Visa’s President of Technology On Agentic Commerce
All of these product rollouts are occurring as part of a shift where interactions across the internet become increasingly machine-to-machine, rather than human-to-machine. Instead of shopping manually across multiple merchants, users can spin up an agent to go to multiple stores and shop for items on their behalf. It’s agentic commerce.
“I think this is one of the most significant changes to ever dawn in commerce,” Rajat Taneja, president of Technology at Visa told International Business Times in a video interview. He went on to say people are moving away from the era of trying to find and decide what to buy, to letting autonomous intelligence help discover things.

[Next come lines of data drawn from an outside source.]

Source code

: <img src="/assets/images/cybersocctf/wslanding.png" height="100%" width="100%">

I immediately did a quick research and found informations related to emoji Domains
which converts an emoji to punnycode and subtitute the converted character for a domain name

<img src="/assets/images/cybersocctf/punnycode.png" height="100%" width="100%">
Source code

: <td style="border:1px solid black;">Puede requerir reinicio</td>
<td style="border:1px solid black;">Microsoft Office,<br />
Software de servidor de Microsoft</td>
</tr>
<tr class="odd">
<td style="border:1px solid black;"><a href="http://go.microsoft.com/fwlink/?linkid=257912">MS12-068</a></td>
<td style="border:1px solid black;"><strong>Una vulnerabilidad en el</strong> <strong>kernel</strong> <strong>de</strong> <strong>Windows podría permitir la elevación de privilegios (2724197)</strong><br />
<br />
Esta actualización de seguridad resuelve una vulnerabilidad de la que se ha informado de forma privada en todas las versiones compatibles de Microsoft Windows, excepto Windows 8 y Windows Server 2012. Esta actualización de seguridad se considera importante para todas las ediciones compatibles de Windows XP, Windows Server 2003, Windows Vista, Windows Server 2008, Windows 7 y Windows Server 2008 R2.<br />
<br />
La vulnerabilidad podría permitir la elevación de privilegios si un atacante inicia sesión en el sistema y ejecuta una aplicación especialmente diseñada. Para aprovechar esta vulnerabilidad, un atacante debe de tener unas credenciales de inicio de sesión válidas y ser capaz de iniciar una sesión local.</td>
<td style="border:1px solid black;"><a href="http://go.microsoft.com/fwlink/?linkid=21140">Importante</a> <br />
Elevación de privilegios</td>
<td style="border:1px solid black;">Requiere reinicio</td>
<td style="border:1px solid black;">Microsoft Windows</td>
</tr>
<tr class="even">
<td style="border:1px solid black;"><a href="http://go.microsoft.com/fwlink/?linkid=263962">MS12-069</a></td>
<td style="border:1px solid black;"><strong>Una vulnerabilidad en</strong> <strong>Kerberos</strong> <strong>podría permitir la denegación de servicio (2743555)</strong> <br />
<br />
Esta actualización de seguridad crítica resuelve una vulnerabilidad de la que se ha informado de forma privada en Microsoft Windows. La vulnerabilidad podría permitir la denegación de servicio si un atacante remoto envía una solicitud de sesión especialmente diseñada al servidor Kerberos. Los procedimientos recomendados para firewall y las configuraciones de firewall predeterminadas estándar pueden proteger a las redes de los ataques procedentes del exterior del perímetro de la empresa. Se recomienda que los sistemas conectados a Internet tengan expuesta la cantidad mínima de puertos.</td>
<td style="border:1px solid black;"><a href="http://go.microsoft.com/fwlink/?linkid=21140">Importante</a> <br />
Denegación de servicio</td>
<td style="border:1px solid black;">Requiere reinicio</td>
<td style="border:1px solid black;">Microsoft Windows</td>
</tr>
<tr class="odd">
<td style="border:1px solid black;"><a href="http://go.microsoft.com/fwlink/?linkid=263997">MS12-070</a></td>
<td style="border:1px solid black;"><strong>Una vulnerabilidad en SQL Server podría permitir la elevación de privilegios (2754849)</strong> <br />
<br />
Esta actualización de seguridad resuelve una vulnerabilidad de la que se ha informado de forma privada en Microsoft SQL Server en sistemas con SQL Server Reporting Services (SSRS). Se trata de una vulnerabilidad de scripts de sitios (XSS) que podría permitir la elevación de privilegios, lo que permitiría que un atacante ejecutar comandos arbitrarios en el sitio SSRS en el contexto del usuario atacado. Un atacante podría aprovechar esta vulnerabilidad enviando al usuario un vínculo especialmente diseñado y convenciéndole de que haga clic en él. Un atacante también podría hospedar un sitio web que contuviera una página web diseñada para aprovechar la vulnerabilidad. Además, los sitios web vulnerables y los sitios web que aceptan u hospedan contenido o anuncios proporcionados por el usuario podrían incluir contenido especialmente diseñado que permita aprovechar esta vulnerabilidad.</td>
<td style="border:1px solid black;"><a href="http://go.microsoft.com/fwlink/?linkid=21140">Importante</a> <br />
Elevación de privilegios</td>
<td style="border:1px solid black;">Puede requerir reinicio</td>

“A lot of the agentic work in commerce is more assisted, but consumers are using it now in an increasingly larger way to discover, to compare, to decide what to buy, and it is becoming, and it will become even more part of their journeys,” Taneja added.
However, he does note some barriers to wider adoption. “Recommending is easy in some ways, especially with the intelligence we now have with the newer models. Spending money is different, and that I think is still in the process in the very early stages of being developed because in order for us to move from discovery and recommendations to spending and outsourcing to an agent, trust and infrastructure matters.”
Taneja says that telling how agentic commerce will evolve is hard to predict, but notes that in order for this evolution to take place, the foundation of commerce has to be rock solid. He also says that Visa is “dedicating” its work “to ensure that the things that enable commerce to flourish today can evolve in this new world of more autonomous agent commerce.”
It’s not just Visa noting this shift in the B2C market. Futurum research highlights a broader evolution, noting that AWS has introduced “Agent Mode” to allow agents to interact with the marketplace’s data layer, Salesforce launching Agentforce to allow agents to share context and execute tasks, and Google Cloud’s dedicated AI Agent Marketplace integrated with Vertex AI.
The Trust Gap
Trust is the biggest factor that will determine the future of agentic commerce. At this stage, while many organizations are rolling out the infrastructure to support agentic transactions, adoption remains low.
A survey conducted by YouGov in 2025 found that just one in four (26%) of Americans say they trust AI in retail, while 33% say they don’t. In addition, while 65% trust AI to compare prices, just 14% trust it to place orders on their behalf. This research points to a significant trust gap that will halt adoption for the foreseeable future.
Users not only have to be able to trust the agent is secure, but also that it has the guardrails to follow their instructions precisely. After all, an agent misinterpreting user instructions could result in unwanted purchases.
There are also security concerns. One of the most significant is that of prompt injection attacks, where a hacker deploys malicious instructions to an agent, which instructs it to perform unintended actions. They could provide a mechanism to make fraudulent purchases.
“The same technologies, the AI intelligence that are going to power smart commerce, autonomous commerce, will also power smart crime,” Taneja said. “And so, as that gets industrialized, what we are focused on is to move faster as fraud goes from human pace to machine speed, the defenses and the expertise to combat that has to move even faster.”
Will Agentic Commerce Remain Experimental?
Agentic commerce could remain an experimental solution category if the trust gap isn’t addressed.
Although addressing these trust challenges is a tall task, Taneja pointed out that even with e-commerce consumers were initially nervous about putting their credit card details on websites and making purchases. Fraud prevention measures, authorizing only legitimate transactions, played a critical role in increasing consumer confidence in the momentum of e-commerce.